Here are some research links to read.
- https://www.coindesk.com/sponsored-content/encrypted-variable-tokens-the-next-generation-of-innovative-media-assets/
- https://www.newtonproject.org/en/evt/
- The Future of NFT Is EVT, the New Game Changer Token – Press release Bitcoin News
- “NFTs are static, while EVTs are dynamic. EVTs allow certain aspects of the metadata to be re-programmed. Ultimately, EVT functionalities solve the residual royalty problem for creators. With EVTs, a creator can continuously enjoy a percentage of royalties as the content/metadata continues to be traded. NFTs weren’t designed this way because of security issues surrounding the coded language.”
- (Not so relevant) https://www.researchgate.net/publication/356339205_Understanding_Security_Issues_in_the_NFT_Ecosystem
- How to Make NFTs Secure? - Merehead (Not applicable)
- https://apptainer.org/ (Encrypted docker containers. Just FYI)

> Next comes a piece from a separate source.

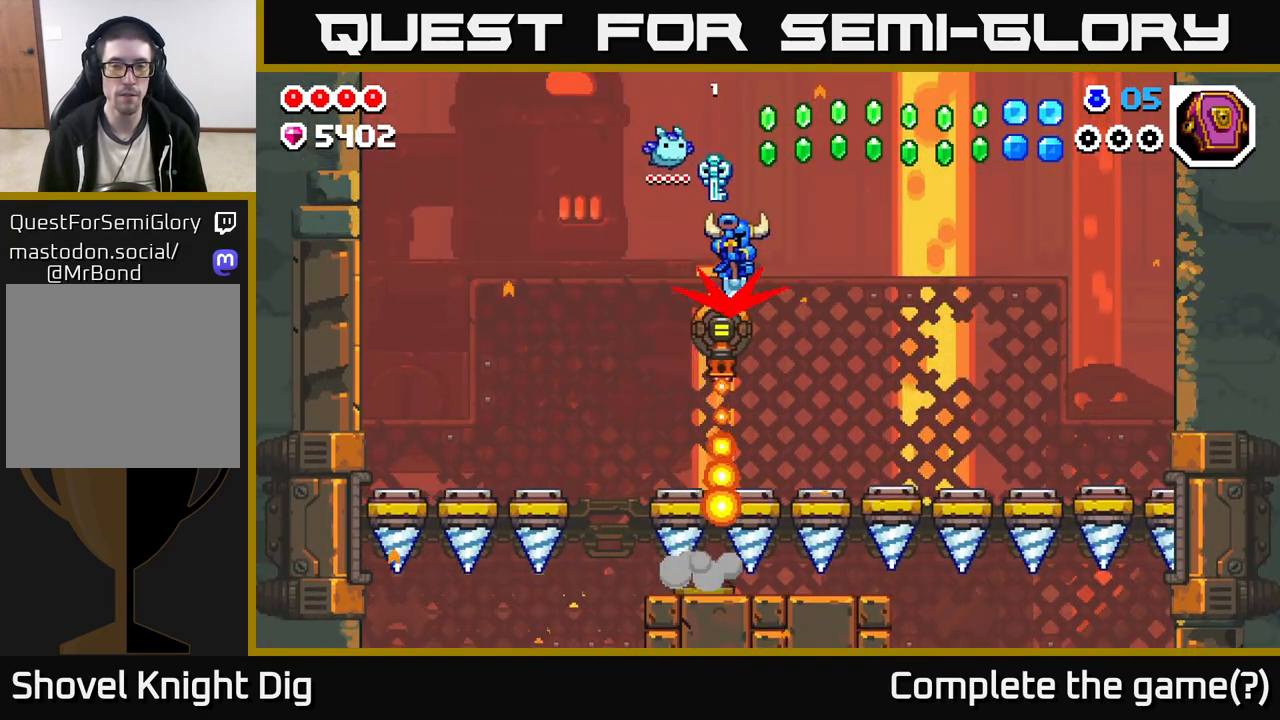
{"buttons": [], "left_stick": "left", "right_stick": "center", "events": [[250, "A", "up"], [467, "left_stick", "left"]]}
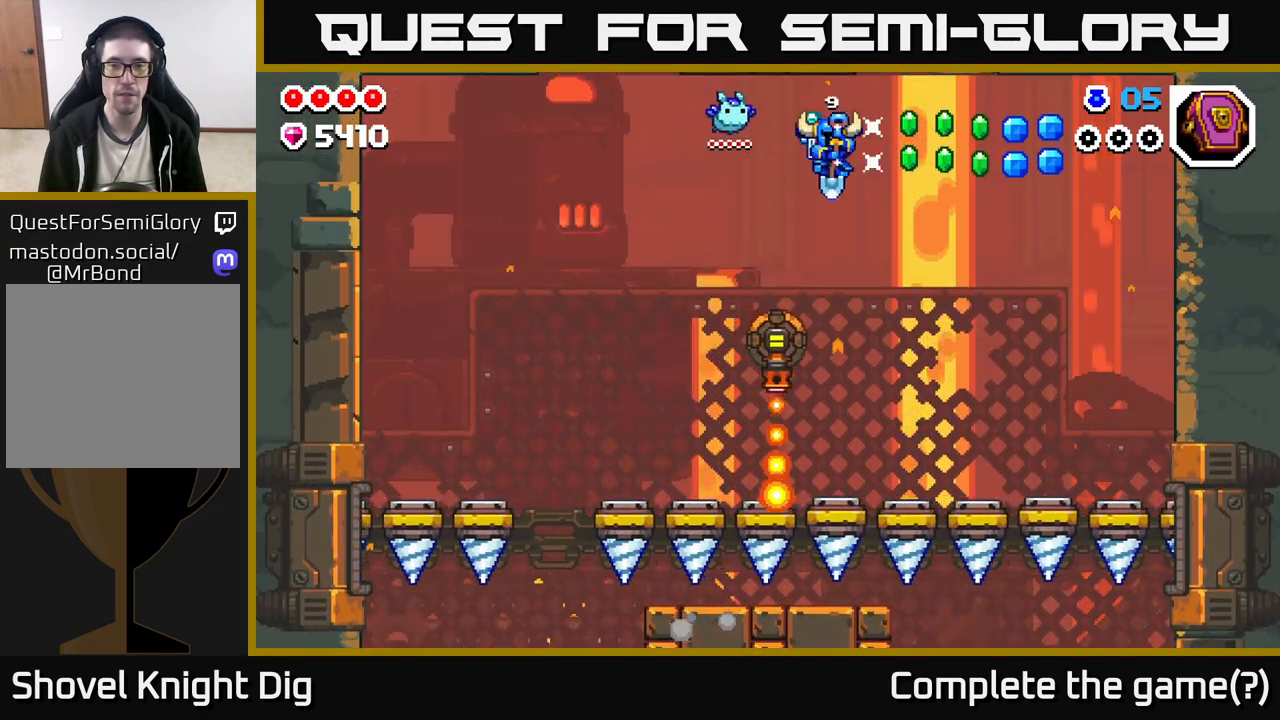
{"buttons": ["A"], "left_stick": "right", "right_stick": "center", "events": [[33, "A", "down"], [117, "left_stick", "center"], [167, "left_stick", "right"]]}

- Wonder if we should submit a ZIP (ERC-721: Non-Fungible Token Standard)
Not much out there on embedded encrypted data in NFTs.
Interesting discussion about Sign in with Ethereum where they discuss data vaults to store information.
These guys are working on the identity standard
Wonder if there is anything we can learn about their data vault.
I checked your PoC and tried to familiarize myself a little with these concepts.
I understood you’re proposing to just add an encrypted payload to the file and the solution does not necessarily need to use LSB or BPCS. Would the benefit of using LSB or BPCS be that it would be harder for an outsider to determine the file has something hidden in it?
Why would encrypting the embedded contents make those methods not work?